Une candidature chargée de symboles historiques
Berlin mise sur un argument historique de poids pour séduire l’organisateur du Tour. La chute du Mur, intervenue le 9 novembre 1989, reste un symbole fort de la réunification allemande et de la fin de la Guerre froide. Les responsables de la candidature allemande ont souligné cet anniversaire comme un atout majeur lors de la présentation officielle.
Pour marquer le coup, une portion du Mur a été déplacée devant la Porte de Brandebourg, où Christian Prudhomme a accueilli la délégation. « Dans les candidatures nombreuses que nous avons, il y a toujours la possibilité d’être l’année d’après ou l’année d’après », a rappelé Prudhomme. « Bien évidemment, pour cette candidature allemande, 2029 ou 2032, ça ne peut pas être la même chose. C’est un anniversaire tellement important. »
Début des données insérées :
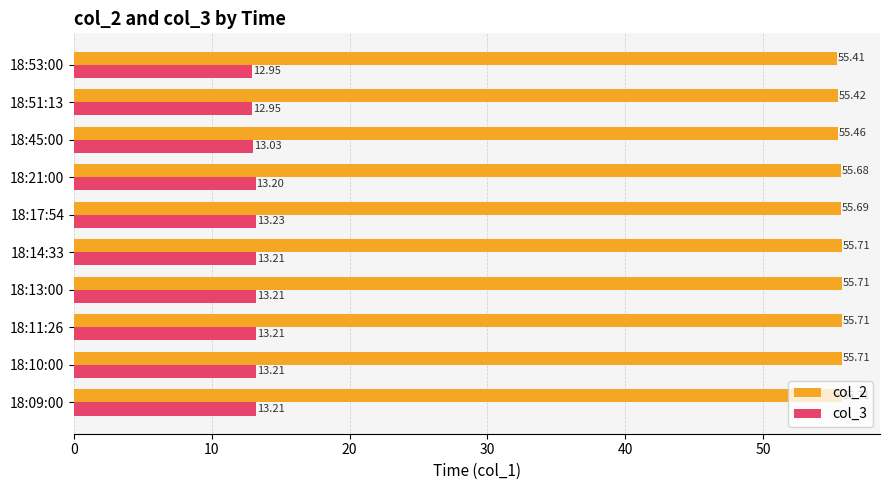

Which series changed the most between 18:10:00 and 18:21:00?

col_2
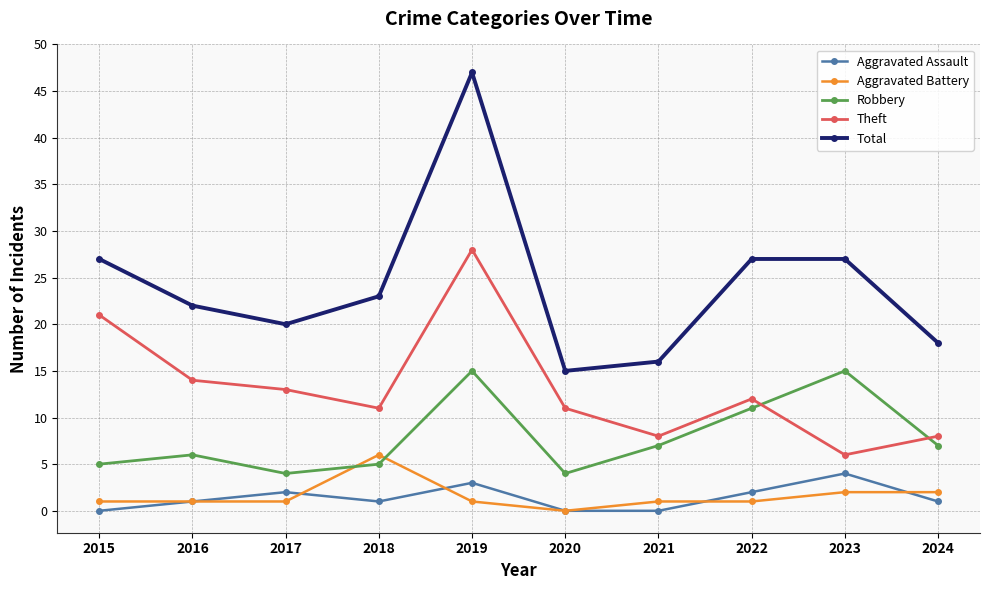

What is the average value of the Robbery series?

8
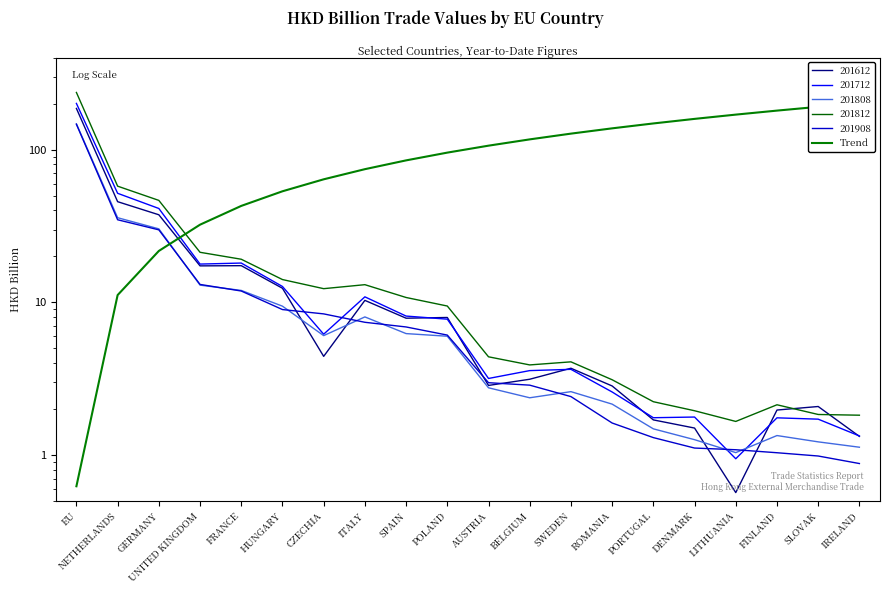

What is the minimum value shown in the chart?

0.6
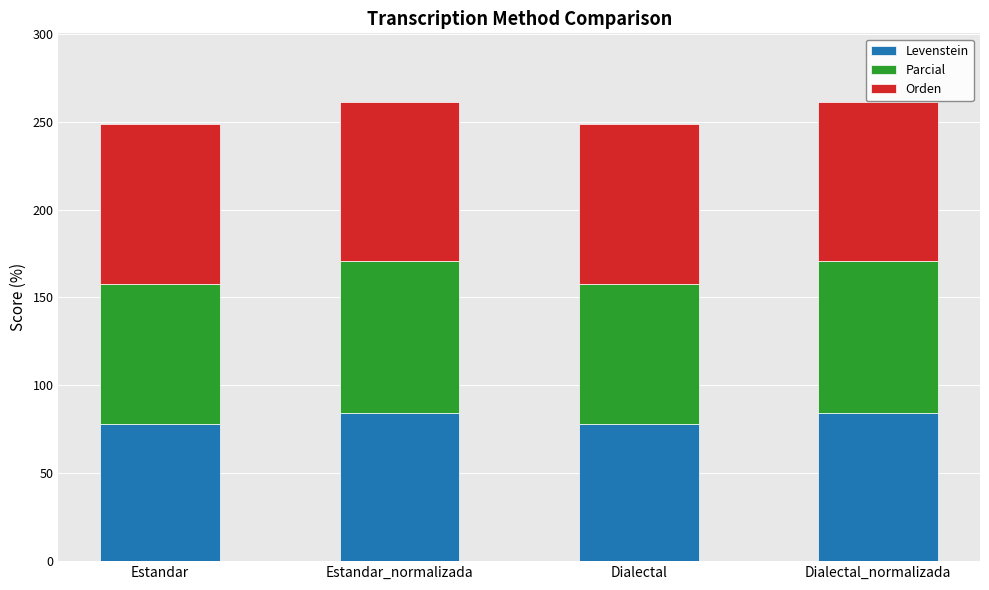

What is the total value across all series at Estandar_normalizada?

261.1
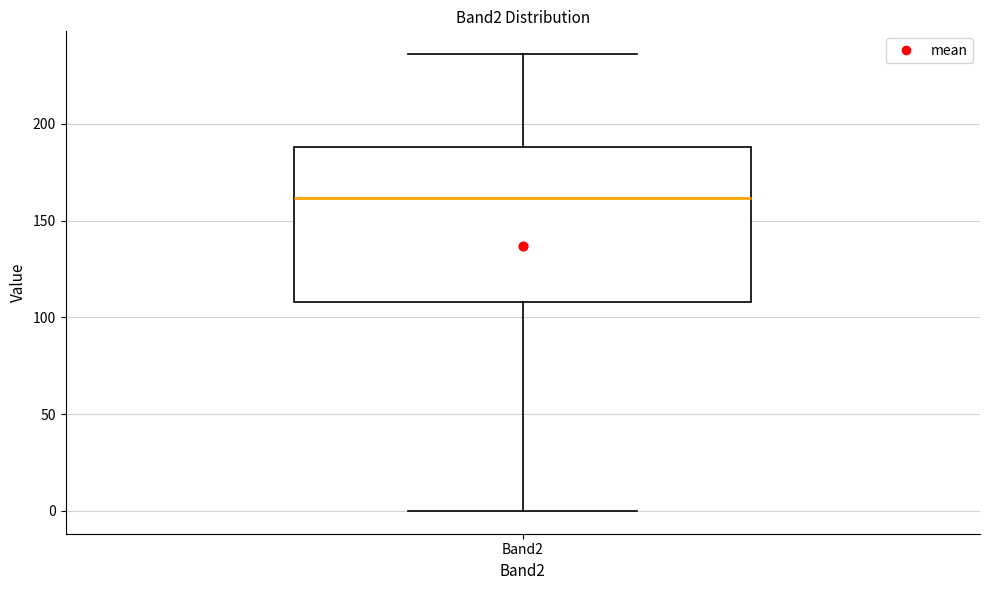

Read this box plot against the y-axis: the position of the median line, the range covered by the box, and the ends of both whiskers. The values are not printed on the chart, so give them approximately, as read against the axis.

median 160, box 110 to 190, whiskers 0 to 235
D’autres prétendantes en lice pour 2029
Berlin n’est pas la seule ville à rêver d’accueillir le départ du Tour de France en 2029. Prague, la capitale tchèque, et la Slovénie, pays du double tenant du titre Tadej Pogačar, ont également déposé leur candidature. Ces dossiers s’ajoutent à une liste déjà bien fournie, où chaque année voit s’affronter plusieurs villes pour un départ prestigieux.
Selon les observateurs, la compétition s’annonce serrée. Prague met en avant son patrimoine historique et sa capacité à organiser des grands événements sportifs, tandis que la Slovénie mise sur l’engouement populaire autour de Pogačar pour attirer l’attention des organisateurs. Reste à savoir si l’argument commémoratif de Berlin suffira à faire la différence.
Un précédent allemand en 1987
La dernière fois que le Tour de France a fait étape en Allemagne, le Mur de Berlin était encore debout. En 1987, la course avait traversé la ville en RFA, alors divisée par le Mur, dans un contexte géopolitique très différent. Cette édition avait marqué les esprits, mais pour des raisons bien éloignées de celles évoquées aujourd’hui.
Quarante-deux ans plus tard, Berlin propose de transformer ce passé en un symbole d’unité et de renouveau. L’objectif est clair : faire du Grand Départ un hommage à l’histoire européenne, tout en offrant au public un spectacle sportif inoubliable.
Le calendrier décisionnel d’ASO
L’Association sportive du Tour (ASO), qui organise la course, devrait rendre sa décision d’ici 2027. Ce délai permet aux villes candidates de finaliser leurs préparatifs et de peaufiner leurs offres. Pour Berlin, cela signifie concilier logistique sportive et commémoration historique, un équilibre que Prudhomme juge essentiel.
« C’est un anniversaire tellement important », a-t-il insisté lors de la présentation. Pour autant, l’organisateur ne cache pas que d’autres critères, comme l’infrastructure, la sécurité ou l’accueil des spectateurs, entreront en ligne de compte. La balle est désormais dans le camp d’ASO, qui devra trancher entre symbolique et pragmatisme.
Quelle que soit l’issue, cette candidature allemande rappelle que le Tour de France n’est pas seulement une compétition sportive, mais aussi un vecteur de mémoire et de rassemblement.